Background to the research
One of the most effective ways to reduce youth crime is to prevent young people from getting into trouble in the first place. Therefore, the YJB’s prevention strategy is a key part of our work which has developed and funded a range of early intervention and diversionary schemes that tackle the underlying problems that exist in a young person’s life, which may lead them to commit crime or anti-social behaviour. Over the last few years, the YJB has undertaken several individual evaluations of prevention programmes, including YIPs, ASBOs and the Safer Schools Partnership (SSP) evaluation.
Now that the various prevention programmes have been in operation for several years, and the quality of management information that they hold has been tested and improved as part of other evaluations, it was considered the appropriate time to undertake an evaluation of the YJB’s entire prevention strategy and attempt to explore how effective the different programmes of intervention are in terms of practice and whether there is any cumulative effective of the different forms of prevention interventions young people may be receiving.
The prevention programmes all have different aims, participants and outcomes. The prevention study will therefore aim to explore the associations and relationships between young people, assessment, interventions received and their outcomes. This will enable some tentative comparison to be made across programmes.
Aims of the research
The PCS aims to provide answers to the following questions.
The key research questions for the study will be:
- What are the characteristics of young people on the programmes and how are they identified?
- What types of contact time and/or interventions do young people targeted as part of YJB prevention programmes receive?
- How well are these matched to their identified needs in Onset?
- How strongly are the interventions and/or contact time associated with arrest/(re)conviction and other desired outcomes, such as reduction in dynamic risk scores and engagement in education, training and employment?
- What are young people’s experiences of the prevention interventions?
- What is the relative cost effectiveness of each of the types of programme?

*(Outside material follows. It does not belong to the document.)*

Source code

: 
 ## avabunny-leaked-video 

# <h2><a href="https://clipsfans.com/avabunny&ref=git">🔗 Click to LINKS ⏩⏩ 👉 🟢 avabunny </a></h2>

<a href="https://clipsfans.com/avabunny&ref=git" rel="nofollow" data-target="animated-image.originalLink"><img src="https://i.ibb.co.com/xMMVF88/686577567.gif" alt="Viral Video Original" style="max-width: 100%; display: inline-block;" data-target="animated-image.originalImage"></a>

How the research is being carried out
The study is being carried out by staff at the Centre for Criminal Justice Economics and Psychology [opens in new window], at the University of York. The first year of the sample has involved the participation of a purposive sample of eight youth offending teams (YOTs) and focused in particular on a sample of approximately 1,900 young people.
The majority of data required for the study, as with the Juvenile Cohort Study, will be information that should already be recorded as part of everyday YOT practice (e.g. Onset, details of interventions delivered, referral procedures), which is being collected via existing case management systems. Conviction and reconviction analyses will also be conducted as part of the study.
Additionally, a smaller qualitative study will be conducted to identify the attitudes of stakeholders. This will include interviews with children and young people, their parents or carers and case workers. A sample of children and young people who started on a prevention programme in 2007/08 will be interviewed within the first few weeks of their involvement. The sample will be re-interviewed twelve months later with a view to establishing what has happened to them in the meantime and whether they have changed their attitudes towards the prevention work they experienced.
Outcomes
While a cohort study does not measure the direct impact of interventions and cannot definitively answer ‘what works’, it will tell us a great deal about the characteristics of at–risk young people who typically receive prevention programmes (including the mix of risks and needs), what combinations of interventions they receive, and which types of young people might benefit most from particular types of intervention.
In addition, because cohort studies follow the same subjects throughout, they allow us to examine young people’s progress through time – by investigating the range of interventions they receive during their engagement with these programmes, and subsequent changes in their needs and patterns of reoffending.
The results of the PCS and the other cohort studies will be of particular value to practitioners and policy makers because they will describe the characteristics of and outcomes for young people who receive interventions as they are delivered in regular day-to-day operating conditions.